Segment Start: Supplied material

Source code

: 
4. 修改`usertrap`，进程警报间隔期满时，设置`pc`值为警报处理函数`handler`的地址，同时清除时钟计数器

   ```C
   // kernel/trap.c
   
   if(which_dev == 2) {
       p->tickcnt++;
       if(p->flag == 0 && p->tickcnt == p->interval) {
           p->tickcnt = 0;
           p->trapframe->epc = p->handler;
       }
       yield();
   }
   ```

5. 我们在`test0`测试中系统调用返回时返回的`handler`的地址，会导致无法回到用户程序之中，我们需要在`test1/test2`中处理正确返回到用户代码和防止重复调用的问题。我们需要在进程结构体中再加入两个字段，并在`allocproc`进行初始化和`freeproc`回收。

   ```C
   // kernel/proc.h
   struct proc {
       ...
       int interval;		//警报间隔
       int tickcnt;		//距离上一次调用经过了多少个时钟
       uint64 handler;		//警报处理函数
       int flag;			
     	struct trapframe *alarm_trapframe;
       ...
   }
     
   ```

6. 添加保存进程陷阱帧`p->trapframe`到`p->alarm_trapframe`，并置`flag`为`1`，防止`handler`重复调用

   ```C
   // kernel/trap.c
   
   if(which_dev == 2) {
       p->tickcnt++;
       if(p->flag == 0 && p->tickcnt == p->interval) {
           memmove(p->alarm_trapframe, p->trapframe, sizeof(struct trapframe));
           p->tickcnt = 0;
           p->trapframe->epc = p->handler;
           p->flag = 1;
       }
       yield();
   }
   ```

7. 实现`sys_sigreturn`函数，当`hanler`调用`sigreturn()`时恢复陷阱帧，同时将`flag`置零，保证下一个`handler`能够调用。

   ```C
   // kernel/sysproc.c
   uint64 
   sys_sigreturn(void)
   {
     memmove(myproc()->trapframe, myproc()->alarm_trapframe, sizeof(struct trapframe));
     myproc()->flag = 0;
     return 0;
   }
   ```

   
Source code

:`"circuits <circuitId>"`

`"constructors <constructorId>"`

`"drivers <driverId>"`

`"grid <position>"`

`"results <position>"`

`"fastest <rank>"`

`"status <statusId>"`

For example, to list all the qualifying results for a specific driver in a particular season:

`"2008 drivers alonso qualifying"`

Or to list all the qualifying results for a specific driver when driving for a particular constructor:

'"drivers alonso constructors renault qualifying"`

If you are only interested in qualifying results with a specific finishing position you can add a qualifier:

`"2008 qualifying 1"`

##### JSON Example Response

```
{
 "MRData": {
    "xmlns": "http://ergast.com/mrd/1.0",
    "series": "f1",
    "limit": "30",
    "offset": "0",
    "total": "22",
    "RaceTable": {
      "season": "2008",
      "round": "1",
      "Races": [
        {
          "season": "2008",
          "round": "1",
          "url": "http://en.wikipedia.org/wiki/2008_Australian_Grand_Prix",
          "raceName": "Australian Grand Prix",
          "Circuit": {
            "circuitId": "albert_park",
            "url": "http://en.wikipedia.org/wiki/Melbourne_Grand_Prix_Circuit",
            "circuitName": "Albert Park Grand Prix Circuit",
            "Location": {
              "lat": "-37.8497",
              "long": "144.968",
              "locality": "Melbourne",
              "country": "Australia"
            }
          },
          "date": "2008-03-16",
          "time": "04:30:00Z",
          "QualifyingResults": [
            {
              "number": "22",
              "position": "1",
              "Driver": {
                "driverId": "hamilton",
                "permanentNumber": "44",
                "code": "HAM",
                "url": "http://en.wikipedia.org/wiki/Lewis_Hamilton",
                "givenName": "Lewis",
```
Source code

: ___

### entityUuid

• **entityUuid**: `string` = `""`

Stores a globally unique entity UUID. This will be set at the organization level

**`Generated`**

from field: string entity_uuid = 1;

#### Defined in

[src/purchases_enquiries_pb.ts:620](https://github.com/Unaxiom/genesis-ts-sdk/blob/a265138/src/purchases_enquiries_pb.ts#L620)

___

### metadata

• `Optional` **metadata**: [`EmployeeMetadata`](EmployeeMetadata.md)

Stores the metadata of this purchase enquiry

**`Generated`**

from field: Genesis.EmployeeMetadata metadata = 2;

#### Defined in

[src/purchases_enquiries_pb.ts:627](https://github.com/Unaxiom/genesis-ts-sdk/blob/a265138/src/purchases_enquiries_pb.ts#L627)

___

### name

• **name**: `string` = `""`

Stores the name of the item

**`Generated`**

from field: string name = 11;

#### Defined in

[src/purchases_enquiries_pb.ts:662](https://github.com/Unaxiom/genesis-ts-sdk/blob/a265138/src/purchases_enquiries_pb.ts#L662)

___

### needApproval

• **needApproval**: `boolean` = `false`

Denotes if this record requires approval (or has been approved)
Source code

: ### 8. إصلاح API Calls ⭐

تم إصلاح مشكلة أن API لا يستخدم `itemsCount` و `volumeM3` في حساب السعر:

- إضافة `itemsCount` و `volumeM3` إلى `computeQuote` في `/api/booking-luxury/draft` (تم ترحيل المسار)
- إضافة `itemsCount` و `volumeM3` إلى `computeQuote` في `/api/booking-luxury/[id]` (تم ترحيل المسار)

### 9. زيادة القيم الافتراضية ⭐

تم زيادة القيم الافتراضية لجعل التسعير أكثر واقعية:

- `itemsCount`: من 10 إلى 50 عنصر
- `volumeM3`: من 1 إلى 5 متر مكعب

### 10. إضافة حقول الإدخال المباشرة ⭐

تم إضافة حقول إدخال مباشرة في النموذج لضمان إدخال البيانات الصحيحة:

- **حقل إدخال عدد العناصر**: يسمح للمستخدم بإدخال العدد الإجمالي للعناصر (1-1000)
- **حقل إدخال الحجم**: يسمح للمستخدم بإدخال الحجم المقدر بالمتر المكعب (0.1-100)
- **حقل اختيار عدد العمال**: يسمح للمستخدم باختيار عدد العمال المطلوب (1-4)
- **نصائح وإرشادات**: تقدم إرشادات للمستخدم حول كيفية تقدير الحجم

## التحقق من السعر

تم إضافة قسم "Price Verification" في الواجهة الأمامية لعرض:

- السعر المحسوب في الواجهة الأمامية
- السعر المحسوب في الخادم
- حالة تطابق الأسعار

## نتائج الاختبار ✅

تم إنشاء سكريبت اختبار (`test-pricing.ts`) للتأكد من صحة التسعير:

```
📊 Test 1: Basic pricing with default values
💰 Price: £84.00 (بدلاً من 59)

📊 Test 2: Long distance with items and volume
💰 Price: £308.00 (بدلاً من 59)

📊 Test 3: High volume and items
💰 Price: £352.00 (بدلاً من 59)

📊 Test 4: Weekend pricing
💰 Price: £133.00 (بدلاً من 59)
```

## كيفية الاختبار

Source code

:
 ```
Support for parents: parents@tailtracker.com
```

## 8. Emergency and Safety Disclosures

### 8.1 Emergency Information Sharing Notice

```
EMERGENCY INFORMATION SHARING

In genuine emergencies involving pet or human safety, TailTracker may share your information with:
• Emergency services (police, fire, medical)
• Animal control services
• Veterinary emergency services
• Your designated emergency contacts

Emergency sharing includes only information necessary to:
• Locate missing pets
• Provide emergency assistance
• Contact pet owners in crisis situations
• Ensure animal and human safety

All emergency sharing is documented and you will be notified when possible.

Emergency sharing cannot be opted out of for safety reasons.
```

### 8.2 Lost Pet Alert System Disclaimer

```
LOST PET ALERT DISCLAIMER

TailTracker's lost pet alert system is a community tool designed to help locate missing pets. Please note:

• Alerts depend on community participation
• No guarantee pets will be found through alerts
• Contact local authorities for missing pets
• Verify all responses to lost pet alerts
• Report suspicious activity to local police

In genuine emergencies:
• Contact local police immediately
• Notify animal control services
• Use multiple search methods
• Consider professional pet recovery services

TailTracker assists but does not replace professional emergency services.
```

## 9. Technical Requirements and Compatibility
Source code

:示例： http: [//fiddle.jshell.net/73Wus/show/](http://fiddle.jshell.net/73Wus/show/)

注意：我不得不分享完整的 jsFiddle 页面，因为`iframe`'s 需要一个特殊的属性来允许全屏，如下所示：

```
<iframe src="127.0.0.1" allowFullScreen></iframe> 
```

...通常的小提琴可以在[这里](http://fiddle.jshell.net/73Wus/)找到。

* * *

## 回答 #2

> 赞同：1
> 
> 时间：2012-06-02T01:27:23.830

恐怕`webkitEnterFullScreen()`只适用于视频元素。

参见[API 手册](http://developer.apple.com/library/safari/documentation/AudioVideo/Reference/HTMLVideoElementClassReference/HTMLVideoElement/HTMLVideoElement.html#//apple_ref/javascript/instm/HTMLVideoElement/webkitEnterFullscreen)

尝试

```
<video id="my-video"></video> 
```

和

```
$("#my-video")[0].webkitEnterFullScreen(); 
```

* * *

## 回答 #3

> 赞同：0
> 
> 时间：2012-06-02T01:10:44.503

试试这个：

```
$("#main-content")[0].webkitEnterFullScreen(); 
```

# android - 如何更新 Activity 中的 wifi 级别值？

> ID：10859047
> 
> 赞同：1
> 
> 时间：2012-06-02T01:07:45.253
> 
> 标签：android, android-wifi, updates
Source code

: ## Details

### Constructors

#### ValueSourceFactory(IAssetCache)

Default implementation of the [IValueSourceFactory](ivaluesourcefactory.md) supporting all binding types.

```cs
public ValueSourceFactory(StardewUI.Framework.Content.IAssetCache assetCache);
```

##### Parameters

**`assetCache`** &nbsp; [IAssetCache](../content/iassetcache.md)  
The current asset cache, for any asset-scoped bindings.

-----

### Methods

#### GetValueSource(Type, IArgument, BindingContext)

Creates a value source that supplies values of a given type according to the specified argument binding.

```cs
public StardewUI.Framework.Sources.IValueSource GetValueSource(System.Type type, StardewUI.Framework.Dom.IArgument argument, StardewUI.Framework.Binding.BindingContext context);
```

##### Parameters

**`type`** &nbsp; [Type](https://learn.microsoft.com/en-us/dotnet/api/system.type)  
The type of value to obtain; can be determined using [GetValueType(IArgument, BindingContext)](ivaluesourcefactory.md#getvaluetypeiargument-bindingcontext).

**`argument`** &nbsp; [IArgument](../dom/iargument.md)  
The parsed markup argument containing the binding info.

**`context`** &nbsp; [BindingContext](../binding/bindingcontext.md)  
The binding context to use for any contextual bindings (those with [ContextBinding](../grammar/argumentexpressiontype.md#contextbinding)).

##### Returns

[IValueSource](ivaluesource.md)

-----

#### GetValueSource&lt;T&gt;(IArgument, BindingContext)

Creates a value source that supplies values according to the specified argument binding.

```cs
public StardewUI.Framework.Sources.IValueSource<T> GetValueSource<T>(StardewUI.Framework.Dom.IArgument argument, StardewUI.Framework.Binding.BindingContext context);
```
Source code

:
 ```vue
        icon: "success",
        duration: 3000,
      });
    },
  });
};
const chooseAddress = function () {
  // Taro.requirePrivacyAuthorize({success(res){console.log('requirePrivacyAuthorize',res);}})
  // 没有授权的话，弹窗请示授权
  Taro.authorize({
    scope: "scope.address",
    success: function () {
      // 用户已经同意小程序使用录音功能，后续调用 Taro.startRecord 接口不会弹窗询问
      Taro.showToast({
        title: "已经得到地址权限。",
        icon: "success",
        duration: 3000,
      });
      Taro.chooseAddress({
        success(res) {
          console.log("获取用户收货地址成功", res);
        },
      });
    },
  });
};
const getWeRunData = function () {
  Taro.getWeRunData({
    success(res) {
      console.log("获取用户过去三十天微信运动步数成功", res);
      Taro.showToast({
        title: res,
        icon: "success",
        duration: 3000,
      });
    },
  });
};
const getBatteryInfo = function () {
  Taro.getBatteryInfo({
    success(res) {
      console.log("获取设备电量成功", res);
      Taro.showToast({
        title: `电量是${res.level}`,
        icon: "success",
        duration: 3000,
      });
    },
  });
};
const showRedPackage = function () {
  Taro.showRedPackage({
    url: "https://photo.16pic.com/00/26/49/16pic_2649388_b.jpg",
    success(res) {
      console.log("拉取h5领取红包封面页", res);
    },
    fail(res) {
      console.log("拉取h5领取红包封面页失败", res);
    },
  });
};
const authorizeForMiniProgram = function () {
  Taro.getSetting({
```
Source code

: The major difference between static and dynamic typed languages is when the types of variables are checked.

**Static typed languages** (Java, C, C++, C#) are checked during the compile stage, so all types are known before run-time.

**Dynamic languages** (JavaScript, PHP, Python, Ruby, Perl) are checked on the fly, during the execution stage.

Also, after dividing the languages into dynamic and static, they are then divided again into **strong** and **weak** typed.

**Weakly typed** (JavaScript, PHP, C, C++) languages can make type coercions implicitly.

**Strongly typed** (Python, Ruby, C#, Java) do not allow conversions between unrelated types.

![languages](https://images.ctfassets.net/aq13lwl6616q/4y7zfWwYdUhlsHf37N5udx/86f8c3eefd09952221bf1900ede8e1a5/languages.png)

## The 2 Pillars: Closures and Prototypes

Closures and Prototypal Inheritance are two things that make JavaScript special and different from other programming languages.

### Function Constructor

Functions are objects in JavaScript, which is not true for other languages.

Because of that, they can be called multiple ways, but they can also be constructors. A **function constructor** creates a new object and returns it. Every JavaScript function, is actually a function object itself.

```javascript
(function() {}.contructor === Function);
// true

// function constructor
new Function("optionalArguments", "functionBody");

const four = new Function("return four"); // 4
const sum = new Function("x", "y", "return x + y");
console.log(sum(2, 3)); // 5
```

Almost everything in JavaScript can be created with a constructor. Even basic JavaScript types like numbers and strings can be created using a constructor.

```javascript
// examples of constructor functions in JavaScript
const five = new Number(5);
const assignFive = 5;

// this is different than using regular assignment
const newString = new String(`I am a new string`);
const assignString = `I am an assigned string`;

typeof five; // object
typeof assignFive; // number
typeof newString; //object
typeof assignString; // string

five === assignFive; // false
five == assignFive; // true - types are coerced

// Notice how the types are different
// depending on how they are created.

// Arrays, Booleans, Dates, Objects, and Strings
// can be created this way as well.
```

Segment End: Supplied material

— Required action —
Copy every line from the entries that contains the word "newString".

— Completed exercise —
const newString = new String(`I am a new string`);
typeof newString; //object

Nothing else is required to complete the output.